TAMING OF THE SHREW – AN EXPLORATION OF GENDER EXPRESSION

p_2349_i_3129537 Male-female lines are blurred—and brilliantly so—in Queer Classics’ The Taming Of The Shrew – An Exploration Of Gender Expression, now playing at Hollywood Fringe 2015.

Shakespeare himself blurred gender lines, or at least his Elizabethan-era actors did, back when women were forbidden by law to set foot onstage. Women’s Shakespeare continues to blur those lines, and this year’s Fringe-goers can also take in a gender-reversed Romea & Julian.

Queer Classics takes this gender-bending a step further, not merely by having certain actors “cross-dress” but by imagining a Petruchio and Kate who not only defy gender stereotypes, they may actually have been born into the wrong bodies.
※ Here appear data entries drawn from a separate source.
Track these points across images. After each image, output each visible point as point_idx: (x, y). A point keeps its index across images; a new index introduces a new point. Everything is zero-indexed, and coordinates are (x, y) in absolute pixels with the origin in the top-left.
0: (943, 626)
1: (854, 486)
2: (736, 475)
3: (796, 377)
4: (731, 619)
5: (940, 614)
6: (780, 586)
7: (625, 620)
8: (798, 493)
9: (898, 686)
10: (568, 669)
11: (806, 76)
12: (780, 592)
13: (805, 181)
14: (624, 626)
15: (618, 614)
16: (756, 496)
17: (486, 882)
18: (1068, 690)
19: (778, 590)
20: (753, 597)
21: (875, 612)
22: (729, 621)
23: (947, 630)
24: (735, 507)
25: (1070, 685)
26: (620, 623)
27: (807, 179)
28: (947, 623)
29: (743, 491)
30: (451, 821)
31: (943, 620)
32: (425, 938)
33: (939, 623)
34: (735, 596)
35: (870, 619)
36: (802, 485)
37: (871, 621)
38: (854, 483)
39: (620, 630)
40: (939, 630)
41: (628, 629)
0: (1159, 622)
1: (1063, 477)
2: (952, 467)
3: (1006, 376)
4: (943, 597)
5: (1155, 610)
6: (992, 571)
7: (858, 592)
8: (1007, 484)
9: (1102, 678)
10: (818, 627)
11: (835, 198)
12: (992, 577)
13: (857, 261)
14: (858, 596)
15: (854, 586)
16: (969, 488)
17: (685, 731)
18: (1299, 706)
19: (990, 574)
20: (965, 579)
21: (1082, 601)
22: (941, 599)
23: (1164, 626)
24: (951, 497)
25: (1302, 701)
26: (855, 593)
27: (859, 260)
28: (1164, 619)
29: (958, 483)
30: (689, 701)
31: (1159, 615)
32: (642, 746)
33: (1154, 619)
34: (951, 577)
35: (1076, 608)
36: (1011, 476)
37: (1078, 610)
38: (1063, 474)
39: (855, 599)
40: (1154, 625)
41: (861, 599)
The wonder of Mike Wamser and Casey Kringlen’s adaptation, conceived and directed by Kringlen with abundant imagination and panache, is in their having found in Shakespeare’s actual text reasons to believe that Petruchio and Kate might indeed be trangender, and to make the two lovers’ discovery of their truth a powerful one.

Whether straight or gay, cisgender or trans, cast members Shaan Dasani, Ryan Leslie Fisher, Suzanne Fortin, Julie Rei Goldstein, Bobby Gutierrez, Jeffrey Masters, Gordon Meacham, Dawn Medina, Nathan Mohebbi, and Lauren Parkinson all do delightful work, some of it downright sensational, and having a pair of audience members step into cameo roles adds to the fun.
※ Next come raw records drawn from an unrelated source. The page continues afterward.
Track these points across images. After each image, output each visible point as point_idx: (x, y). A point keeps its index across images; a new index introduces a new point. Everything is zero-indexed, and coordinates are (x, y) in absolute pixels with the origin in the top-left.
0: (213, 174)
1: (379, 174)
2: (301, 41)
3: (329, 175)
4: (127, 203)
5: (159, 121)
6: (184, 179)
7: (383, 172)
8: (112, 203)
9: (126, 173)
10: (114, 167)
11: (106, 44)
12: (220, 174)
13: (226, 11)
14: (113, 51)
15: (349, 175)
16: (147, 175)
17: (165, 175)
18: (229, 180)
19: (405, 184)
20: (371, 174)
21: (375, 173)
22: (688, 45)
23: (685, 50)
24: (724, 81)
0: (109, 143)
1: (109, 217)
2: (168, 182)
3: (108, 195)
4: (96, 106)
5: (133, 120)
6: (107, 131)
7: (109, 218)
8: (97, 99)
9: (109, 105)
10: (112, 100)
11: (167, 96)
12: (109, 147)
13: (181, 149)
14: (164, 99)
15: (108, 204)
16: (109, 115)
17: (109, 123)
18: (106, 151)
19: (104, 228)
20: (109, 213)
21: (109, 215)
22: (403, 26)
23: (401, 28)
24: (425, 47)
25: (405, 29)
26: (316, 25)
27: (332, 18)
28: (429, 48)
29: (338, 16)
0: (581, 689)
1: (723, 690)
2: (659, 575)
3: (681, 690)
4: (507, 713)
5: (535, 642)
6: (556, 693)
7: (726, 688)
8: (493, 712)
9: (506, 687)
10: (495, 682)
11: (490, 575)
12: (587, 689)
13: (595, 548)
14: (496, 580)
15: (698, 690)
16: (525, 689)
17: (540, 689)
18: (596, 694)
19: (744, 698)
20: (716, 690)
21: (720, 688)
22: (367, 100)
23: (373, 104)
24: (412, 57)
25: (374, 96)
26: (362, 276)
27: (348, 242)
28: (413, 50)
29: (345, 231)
Kringlen and company stick closely to Shakespeare’s text, edited down to a brisk ninety minutes, while allowing characters to toss off a scripted adlb here or there, though there’s not one of Shrew’s iconic characters that doesn’t get a fresh new twist, or don opposite-sex drag at one point or another. (Mohebbi is particularly fetching in blue lace.)
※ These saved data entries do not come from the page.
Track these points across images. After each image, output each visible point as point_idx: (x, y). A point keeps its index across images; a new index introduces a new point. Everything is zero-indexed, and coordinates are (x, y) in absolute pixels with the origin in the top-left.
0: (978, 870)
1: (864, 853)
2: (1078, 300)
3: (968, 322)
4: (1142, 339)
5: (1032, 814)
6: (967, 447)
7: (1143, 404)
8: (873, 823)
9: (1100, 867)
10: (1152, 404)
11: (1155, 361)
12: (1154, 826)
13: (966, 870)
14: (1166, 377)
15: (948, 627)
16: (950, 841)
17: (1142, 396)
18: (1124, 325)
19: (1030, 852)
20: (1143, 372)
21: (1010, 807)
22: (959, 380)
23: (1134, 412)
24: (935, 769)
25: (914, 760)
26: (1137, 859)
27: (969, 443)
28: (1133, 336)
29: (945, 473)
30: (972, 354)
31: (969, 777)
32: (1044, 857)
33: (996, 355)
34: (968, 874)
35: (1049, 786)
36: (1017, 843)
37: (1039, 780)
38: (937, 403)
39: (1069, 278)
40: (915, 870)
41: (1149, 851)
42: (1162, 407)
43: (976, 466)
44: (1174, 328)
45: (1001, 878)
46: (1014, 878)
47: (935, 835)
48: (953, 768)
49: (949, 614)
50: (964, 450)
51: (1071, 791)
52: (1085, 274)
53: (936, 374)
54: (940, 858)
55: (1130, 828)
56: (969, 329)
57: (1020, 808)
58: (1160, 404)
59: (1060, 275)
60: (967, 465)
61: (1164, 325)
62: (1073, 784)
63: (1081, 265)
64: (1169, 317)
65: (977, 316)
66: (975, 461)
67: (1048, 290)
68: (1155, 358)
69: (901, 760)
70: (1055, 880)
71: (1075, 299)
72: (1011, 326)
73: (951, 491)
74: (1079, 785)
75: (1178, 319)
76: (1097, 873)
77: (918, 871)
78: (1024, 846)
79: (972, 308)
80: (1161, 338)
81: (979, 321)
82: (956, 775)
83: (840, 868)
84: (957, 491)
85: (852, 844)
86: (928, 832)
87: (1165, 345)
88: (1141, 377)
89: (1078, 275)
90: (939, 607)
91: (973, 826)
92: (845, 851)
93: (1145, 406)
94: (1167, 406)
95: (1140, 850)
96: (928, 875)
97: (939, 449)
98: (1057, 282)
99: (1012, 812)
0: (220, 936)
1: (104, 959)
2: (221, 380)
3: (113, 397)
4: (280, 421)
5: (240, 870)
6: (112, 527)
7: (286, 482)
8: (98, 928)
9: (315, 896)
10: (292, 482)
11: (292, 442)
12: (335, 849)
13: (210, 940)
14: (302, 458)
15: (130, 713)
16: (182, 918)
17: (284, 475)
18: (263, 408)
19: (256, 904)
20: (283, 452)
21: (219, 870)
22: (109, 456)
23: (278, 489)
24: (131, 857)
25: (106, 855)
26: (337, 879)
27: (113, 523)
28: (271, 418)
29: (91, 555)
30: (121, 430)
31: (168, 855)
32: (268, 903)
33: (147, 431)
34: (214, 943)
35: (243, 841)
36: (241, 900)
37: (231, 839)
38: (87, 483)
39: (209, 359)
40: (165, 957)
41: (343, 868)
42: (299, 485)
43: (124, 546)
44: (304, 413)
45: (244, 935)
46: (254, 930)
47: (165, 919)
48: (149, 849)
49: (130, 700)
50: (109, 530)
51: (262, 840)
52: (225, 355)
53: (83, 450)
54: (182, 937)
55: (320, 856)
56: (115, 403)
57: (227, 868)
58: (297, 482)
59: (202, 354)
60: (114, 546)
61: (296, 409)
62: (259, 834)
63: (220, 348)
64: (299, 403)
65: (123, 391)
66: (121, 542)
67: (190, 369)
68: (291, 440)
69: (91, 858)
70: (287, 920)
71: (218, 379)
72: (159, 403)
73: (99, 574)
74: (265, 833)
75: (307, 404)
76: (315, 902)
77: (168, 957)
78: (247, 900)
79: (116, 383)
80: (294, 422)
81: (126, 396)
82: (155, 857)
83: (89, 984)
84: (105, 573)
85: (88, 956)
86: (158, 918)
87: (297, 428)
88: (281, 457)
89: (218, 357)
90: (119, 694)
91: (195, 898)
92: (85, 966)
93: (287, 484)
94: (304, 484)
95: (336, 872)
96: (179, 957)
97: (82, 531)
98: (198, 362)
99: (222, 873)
Most importantly, the adapters keep the audience entertained throughout.

Dan Weingarten’s lighting design and a bevy of imaginative costumes both stylish and whimsical add to the production’s decidedly professional air.

Amber Bruegel is stage manager and Shaeffer Nelson is assistant stage manager.

Having now seen Queer Classics’ gender-bending Taming Of The Shrew, this reviewer will find it hard to view a traditionally staged Shrew without seeing Petruchio and Kate with queer new eyes.